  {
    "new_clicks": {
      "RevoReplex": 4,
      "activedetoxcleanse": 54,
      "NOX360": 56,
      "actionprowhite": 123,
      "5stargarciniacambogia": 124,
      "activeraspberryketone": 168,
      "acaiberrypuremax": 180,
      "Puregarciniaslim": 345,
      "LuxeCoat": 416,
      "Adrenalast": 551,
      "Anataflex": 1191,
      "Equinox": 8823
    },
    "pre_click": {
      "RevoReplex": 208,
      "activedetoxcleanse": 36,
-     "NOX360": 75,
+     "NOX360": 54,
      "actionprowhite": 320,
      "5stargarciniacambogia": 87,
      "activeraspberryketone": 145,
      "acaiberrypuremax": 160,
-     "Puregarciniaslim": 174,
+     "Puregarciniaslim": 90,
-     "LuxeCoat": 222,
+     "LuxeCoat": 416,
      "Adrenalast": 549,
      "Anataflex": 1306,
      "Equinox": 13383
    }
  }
___
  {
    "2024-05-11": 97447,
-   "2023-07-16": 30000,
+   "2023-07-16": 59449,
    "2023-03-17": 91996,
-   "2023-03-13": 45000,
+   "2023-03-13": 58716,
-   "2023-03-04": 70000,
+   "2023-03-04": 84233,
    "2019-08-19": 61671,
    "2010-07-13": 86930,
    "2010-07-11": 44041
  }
___
## [Instructions to follow]
Which lines of the data contain the word "Puregarciniaslim"? Copy each one.

## [Response to this exercise]
      "Puregarciniaslim": 345,
-     "Puregarciniaslim": 174,
+     "Puregarciniaslim": 90,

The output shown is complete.